As a teen, when his impoverished family moved to Las Vegas, he told his mother he didn't want to go to school.
"My mother is like, 'What are you going to do if you don't go back to school?'
"I was joking, I said, 'I want to be like Elvis Presley.' She said, 'OK.' So she made a phone call and got me an audition at the Elvis-A-Rama Museum. Sixteen years old. The owner heard me sing half of a song, half of 'Don't Be Cruel,' stopped it, said, 'Come in the office.You start today.'"
I asked Shandor, if he had told his mother he wanted to be like Dean Martin, would he be a Dean Martin tribute artist now?
"Whatever I wanted to do, my mother was going to make it happen," he said.
By 17, Shandor was doing nine shows a day — nine — at Elvis-A-Rama.
He was also in love with his childhood sweetheart, Janelle, the now-mother-of-three who answered the door when I went knocking on their big, pretty Southwest Las Vegas home.
"We grew up together," he said. "I've got video of us at 9 years old at Disneyland together, when our families all got together and went on a trip."
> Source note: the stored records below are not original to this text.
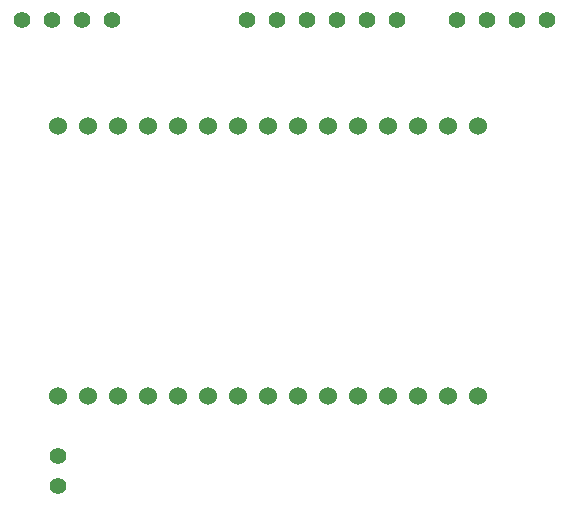
<source format=gbr>
%TF.GenerationSoftware,KiCad,Pcbnew,7.0.1*%
%TF.CreationDate,2023-04-17T15:40:40+09:00*%
%TF.ProjectId,Laser Pointer,4c617365-7220-4506-9f69-6e7465722e6b,rev?*%
%TF.SameCoordinates,Original*%
%TF.FileFunction,Soldermask,Bot*%
%TF.FilePolarity,Negative*%
%FSLAX46Y46*%
G04 Gerber Fmt 4.6, Leading zero omitted, Abs format (unit mm)*
G04 Created by KiCad (PCBNEW 7.0.1) date 2023-04-17 15:40:40*
%MOMM*%
%LPD*%
G01*
G04 APERTURE LIST*
%ADD10C,1.400000*%
%ADD11C,1.524000*%
G04 APERTURE END LIST*
D10*
%TO.C,GND*%
X104140000Y-119380000D03*
X104140000Y-121920000D03*
%TD*%
D11*
%TO.C,LaserPointer ver.A*%
X104140000Y-114300000D03*
X106680000Y-114300000D03*
X109220000Y-114300000D03*
X111760000Y-114300000D03*
X114300000Y-114300000D03*
X116840000Y-114300000D03*
X119380000Y-114300000D03*
X121920000Y-114300000D03*
X124460000Y-114300000D03*
X127000000Y-114300000D03*
X129540000Y-114300000D03*
X132080000Y-114300000D03*
X134620000Y-114300000D03*
X137160000Y-114300000D03*
X139700000Y-114300000D03*
X139700000Y-91440000D03*
X137160000Y-91440000D03*
X134620000Y-91440000D03*
X132080000Y-91440000D03*
X129540000Y-91440000D03*
X127000000Y-91440000D03*
X124460000Y-91440000D03*
X121920000Y-91440000D03*
X119380000Y-91440000D03*
X116840000Y-91440000D03*
X114300000Y-91440000D03*
X111760000Y-91440000D03*
X109220000Y-91440000D03*
X106680000Y-91440000D03*
X104140000Y-91440000D03*
%TD*%
D10*
%TO.C,1x4 2.54mm Wafer*%
X108732696Y-82503210D03*
X106192696Y-82503210D03*
X103652696Y-82503210D03*
X101112696Y-82503210D03*
%TD*%
%TO.C,1x4 2.54mm Wafer*%
X145562696Y-82503210D03*
X143022696Y-82503210D03*
X140482696Y-82503210D03*
X137942696Y-82503210D03*
%TD*%
%TO.C,1x4 2.54mm Wafer*%
X132862696Y-82503210D03*
X130322696Y-82503210D03*
X127782696Y-82503210D03*
X125242696Y-82503210D03*
X122702696Y-82503210D03*
X120162696Y-82503210D03*
%TD*%
M02*

</source>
(He didn't perform at his own wedding.)
Shandor showed me his Elvis room displaying 13 Elvis belts (exact replicas), an Elvis shoeshining cloth (an authentic Elvis possession), two Sammy Davis shirts, and autographs of Gilda Radner, Gene Wilder, Milton Berle, Mel Torme, Red Skelton, Johnny Mathis, Bob Hope, Sid Caesar, Jerry Lee Lewis, Dudley Moore and Liberace.
"What I have here, this is all done by myself. Stuff I've collected. My cars. Everything. I've never had any help in life, financially. Nothing was ever given to me."
(You can listen to our whole hour conversation on my podcast, the "Doug Elfman Show," on iTunes, podcast apps, or DougElfman.com.)
Shandor regularly stars in the "Million Dollar Quartet" show at Harrah's hotel. He performed on David Letterman's show.
And at the M Resort on Saturday (tickets cost $30-$42), he'll be accompanied by a 12-piece band featuring musical director Vincent Ingala (who this summer has had the number one song, "Coast to Coast," on Billboard's Smooth Jazz National Airplay chart.)
My favorite thing about Shandor is how he doesn't just do Elvis, he also brings his own persona to it, without wrecking the illusion.
"You have to be natural," he told me. "You have to be yourself. Because Elvis was being himself. And if Elvis would be copying something on stage, it would look like a copy."
But Shandor embodies Elvis only on stage.
"As soon as I get that jumpsuit on, I take a look in the mirror, I've got my hair fixed, I close my eyes for a second before I walk out onstage, and I think, 'How would he walk out? What would he do? What would he say? How would he grab the mic?'
"But as soon as I'm off that stage, I'm Justin, you know? You can't take that whicha. It would be nice, but you can't."